Толстой знает при этом, что потребность рассуждать, обобщать, приводить в действие свои познавательные возможности отнюдь не является уделом одних лишь мыслителей, что эта потребность присуща любому человеку и облекается в разные формы в зависимости от жизненного его дела. Любопытен в этом отношении в «Анне Карениной» «женский разговор» на террасе в имении Левиных. Его участницы – Кити, Долли, старая княгиня Щербацкая – непрерывно обобщают и рассуждают, но тема их обобщений – как варить варенье, что дарить прислуге и каким образом мужчины делают предложение своим будущим женам.
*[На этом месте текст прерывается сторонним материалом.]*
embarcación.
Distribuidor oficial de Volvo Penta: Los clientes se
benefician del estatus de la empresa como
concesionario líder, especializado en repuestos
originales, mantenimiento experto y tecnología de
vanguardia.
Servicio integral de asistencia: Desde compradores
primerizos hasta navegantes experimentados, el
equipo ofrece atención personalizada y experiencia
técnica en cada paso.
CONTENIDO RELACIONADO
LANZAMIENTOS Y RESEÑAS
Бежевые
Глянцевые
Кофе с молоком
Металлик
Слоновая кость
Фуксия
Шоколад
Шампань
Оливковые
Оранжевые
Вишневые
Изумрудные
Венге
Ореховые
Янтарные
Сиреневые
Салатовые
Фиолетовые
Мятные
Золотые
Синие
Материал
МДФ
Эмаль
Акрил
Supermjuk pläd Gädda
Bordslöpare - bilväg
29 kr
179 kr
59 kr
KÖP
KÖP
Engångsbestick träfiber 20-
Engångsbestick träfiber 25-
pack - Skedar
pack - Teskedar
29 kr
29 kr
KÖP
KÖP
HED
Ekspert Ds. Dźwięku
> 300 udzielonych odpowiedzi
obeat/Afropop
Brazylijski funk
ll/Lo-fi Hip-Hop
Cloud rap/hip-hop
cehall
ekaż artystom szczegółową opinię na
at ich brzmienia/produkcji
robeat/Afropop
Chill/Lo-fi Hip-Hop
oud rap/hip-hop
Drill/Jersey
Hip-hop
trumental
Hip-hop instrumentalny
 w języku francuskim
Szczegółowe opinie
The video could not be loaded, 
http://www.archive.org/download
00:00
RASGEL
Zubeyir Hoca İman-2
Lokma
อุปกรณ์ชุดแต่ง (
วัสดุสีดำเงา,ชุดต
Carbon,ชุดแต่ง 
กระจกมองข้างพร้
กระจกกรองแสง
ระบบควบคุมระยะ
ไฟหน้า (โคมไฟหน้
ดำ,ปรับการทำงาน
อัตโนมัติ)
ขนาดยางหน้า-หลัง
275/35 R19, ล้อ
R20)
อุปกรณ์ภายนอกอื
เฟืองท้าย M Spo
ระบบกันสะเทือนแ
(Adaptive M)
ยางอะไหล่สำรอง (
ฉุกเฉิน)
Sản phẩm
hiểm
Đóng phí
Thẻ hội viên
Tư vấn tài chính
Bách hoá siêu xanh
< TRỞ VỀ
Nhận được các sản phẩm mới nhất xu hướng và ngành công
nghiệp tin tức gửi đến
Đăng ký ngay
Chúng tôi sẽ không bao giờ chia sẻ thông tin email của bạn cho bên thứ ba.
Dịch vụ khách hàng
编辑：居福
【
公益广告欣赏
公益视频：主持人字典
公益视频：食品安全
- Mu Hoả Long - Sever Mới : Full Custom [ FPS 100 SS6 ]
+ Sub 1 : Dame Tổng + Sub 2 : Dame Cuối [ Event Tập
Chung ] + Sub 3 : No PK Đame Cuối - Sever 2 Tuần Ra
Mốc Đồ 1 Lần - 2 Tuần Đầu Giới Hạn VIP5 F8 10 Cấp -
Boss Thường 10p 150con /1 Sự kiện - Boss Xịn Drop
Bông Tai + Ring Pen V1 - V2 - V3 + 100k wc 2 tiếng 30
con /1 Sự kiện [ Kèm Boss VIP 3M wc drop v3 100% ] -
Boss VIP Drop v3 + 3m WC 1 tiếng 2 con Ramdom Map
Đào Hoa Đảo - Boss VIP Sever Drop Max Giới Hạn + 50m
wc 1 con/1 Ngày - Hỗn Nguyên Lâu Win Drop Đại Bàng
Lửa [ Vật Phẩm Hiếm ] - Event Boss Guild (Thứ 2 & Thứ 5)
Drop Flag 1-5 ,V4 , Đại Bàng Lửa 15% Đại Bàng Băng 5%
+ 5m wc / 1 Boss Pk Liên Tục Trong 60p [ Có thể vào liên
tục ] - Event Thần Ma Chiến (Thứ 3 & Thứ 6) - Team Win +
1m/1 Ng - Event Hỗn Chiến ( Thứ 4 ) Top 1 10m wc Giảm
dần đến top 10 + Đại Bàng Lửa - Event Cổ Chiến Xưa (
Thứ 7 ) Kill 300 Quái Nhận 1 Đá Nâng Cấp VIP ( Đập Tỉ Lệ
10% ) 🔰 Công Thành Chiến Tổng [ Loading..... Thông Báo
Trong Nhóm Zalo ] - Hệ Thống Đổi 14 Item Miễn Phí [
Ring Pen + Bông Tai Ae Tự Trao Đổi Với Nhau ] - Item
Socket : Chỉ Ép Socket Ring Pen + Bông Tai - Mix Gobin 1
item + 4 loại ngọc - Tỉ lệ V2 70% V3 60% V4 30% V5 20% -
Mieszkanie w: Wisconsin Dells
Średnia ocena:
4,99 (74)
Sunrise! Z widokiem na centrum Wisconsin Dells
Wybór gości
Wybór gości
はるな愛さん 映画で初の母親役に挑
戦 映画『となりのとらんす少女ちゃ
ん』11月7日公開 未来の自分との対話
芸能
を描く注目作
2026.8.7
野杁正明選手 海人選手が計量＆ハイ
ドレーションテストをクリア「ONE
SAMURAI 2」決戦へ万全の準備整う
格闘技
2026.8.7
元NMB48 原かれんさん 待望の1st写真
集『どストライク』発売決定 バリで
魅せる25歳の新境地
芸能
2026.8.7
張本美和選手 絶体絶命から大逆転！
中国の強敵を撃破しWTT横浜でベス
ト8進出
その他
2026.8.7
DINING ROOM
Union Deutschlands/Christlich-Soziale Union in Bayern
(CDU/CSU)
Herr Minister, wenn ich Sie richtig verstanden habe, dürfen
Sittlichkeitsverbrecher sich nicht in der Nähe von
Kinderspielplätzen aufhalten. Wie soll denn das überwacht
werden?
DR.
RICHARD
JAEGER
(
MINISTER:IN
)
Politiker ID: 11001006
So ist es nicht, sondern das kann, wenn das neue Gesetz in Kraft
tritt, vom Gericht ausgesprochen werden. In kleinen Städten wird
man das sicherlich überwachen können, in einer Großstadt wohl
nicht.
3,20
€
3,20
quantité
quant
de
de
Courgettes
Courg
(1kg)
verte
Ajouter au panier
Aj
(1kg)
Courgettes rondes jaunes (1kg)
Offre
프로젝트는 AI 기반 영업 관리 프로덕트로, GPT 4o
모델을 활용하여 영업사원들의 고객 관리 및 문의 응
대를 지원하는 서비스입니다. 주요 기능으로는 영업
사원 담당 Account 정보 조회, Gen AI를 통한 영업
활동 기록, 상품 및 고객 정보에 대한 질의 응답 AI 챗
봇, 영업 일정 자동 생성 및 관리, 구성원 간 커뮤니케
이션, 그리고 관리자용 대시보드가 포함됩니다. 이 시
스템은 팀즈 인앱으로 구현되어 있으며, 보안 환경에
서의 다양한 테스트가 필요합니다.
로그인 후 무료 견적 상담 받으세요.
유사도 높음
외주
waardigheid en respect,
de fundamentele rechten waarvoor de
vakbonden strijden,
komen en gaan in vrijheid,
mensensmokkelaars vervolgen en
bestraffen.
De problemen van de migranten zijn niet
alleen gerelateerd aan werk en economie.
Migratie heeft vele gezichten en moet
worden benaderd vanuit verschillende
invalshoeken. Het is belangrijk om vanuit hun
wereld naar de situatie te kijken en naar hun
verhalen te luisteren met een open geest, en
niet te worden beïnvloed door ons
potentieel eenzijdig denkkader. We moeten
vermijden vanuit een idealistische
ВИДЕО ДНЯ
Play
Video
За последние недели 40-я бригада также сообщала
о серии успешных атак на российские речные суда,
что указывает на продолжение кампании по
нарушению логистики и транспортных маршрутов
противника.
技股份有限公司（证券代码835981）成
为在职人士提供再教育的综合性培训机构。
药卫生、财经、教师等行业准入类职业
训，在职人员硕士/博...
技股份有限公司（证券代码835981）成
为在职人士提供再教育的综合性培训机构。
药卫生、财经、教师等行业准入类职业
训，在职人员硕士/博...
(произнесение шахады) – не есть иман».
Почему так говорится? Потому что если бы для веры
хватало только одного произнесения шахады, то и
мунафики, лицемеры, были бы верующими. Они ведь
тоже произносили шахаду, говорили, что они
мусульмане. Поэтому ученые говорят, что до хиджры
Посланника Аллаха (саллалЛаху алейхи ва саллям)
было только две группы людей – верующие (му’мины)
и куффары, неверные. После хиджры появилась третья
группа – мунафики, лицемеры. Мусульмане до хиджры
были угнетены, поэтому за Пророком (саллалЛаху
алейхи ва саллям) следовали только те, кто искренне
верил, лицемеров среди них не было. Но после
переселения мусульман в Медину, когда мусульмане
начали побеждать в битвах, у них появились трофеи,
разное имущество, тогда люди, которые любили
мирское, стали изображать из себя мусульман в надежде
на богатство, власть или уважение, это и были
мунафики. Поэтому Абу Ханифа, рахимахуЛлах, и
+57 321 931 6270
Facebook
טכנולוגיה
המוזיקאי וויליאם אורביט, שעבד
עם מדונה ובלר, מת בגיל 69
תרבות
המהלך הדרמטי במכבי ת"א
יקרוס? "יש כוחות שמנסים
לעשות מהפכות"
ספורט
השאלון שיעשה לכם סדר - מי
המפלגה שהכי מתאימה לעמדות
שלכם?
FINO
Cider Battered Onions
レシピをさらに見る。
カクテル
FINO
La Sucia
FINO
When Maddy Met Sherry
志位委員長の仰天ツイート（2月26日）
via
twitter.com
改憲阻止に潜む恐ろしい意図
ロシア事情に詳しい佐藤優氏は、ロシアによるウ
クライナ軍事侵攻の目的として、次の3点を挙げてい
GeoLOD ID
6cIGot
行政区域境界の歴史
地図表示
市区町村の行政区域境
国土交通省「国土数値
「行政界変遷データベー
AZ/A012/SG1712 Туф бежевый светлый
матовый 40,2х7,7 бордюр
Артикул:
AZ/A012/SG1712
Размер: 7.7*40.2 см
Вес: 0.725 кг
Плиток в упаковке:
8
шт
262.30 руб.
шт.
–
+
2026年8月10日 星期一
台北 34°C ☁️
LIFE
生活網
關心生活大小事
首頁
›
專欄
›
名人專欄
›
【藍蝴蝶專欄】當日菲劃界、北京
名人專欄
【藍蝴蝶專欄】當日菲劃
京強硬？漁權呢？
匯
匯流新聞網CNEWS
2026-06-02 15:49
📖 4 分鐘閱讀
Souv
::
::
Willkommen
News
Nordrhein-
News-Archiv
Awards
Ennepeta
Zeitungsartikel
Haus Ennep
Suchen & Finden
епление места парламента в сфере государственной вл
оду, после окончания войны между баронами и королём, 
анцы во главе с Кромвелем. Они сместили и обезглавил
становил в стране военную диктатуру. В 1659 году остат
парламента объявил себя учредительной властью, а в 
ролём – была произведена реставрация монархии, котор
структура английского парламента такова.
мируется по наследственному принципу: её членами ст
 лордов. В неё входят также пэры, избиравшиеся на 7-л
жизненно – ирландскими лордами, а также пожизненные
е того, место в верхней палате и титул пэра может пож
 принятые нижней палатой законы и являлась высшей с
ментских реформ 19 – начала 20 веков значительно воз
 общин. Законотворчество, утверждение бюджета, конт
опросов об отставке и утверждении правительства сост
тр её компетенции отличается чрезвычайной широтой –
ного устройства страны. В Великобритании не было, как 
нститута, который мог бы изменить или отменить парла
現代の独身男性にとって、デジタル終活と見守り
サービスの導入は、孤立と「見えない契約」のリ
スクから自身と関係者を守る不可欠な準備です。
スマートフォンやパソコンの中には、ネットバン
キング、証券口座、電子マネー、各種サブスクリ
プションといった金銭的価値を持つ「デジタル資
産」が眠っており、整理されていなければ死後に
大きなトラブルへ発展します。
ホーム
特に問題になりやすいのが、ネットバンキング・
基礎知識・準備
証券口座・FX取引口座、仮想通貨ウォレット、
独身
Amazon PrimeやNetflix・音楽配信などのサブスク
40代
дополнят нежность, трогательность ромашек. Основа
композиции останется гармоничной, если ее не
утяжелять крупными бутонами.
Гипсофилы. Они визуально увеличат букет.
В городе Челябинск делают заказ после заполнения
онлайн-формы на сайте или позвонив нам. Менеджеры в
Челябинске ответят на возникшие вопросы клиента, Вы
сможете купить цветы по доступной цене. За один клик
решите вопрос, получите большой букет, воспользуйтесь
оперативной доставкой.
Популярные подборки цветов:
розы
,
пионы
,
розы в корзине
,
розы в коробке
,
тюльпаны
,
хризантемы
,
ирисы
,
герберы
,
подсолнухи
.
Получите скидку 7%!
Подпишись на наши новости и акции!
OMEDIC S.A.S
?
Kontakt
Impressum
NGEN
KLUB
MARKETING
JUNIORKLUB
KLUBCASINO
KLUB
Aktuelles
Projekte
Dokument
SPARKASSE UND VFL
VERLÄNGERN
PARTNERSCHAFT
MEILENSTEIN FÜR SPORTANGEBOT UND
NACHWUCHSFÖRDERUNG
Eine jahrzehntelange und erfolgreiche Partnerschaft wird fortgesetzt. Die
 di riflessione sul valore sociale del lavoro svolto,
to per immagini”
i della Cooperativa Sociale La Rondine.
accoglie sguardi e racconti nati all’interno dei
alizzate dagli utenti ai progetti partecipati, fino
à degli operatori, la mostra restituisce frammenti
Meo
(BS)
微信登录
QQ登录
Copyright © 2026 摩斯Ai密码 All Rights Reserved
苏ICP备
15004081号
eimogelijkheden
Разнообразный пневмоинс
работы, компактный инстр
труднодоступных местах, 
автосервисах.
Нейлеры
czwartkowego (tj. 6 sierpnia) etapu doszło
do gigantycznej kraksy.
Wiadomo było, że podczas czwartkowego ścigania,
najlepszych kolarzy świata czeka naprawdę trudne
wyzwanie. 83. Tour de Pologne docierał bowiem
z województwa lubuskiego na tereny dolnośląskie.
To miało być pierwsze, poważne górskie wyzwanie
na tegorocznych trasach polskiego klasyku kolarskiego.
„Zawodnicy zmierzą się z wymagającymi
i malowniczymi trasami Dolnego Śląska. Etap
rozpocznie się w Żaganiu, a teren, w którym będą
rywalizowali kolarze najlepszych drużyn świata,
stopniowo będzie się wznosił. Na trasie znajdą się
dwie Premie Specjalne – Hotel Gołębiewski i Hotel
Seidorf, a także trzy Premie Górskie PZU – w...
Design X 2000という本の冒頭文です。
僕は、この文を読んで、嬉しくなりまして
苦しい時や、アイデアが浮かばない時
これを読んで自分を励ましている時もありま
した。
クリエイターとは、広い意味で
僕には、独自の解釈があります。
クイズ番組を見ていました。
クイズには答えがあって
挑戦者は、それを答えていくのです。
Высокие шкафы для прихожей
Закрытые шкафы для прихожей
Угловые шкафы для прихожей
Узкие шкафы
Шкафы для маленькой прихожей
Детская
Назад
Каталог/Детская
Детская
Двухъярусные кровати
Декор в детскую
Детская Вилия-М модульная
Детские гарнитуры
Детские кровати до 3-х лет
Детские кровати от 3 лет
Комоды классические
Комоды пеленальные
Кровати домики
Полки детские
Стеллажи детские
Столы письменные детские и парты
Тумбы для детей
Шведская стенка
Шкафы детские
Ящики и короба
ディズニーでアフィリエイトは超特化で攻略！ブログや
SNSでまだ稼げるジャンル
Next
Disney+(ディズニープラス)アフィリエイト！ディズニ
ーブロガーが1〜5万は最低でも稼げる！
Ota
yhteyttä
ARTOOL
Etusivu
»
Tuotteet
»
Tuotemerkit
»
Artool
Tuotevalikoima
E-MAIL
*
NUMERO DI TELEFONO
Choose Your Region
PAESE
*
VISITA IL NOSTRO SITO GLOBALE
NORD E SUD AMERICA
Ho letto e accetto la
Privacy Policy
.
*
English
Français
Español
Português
В седьмой части «Анны Карениной» на протяжении одного подробно прослеженного дня пребывания Левина в Москве показан ряд друг друга сменяющих типовых разговоров. Каждой из ситуаций сопутствует свой набор речевых шаблонов. Сначала встреча с известным ученым Метровым, заинтересовавшимся сельскохозяйственными теориями Левина. Левин и Метров разговаривают, стараясь каждый высказать свою мысль и не стараясь понять друг друга. Все же самолюбие Левина «польщено тем, что такой ученый человек так охотно, с таким вниманием и доверием к знанию предмета Левиным… высказывал ему свои мысли. Он приписывал это своему достоинству, не зная того, что Метров, переговорив со всеми своими близкими, особенно охотно говорил об этом предмете с каждым новым человеком…». Толстой одновременно создает фразеологическую модель ученого разговора и вскрывает движущие его пружины самолюбия, эгоизма, личного интереса.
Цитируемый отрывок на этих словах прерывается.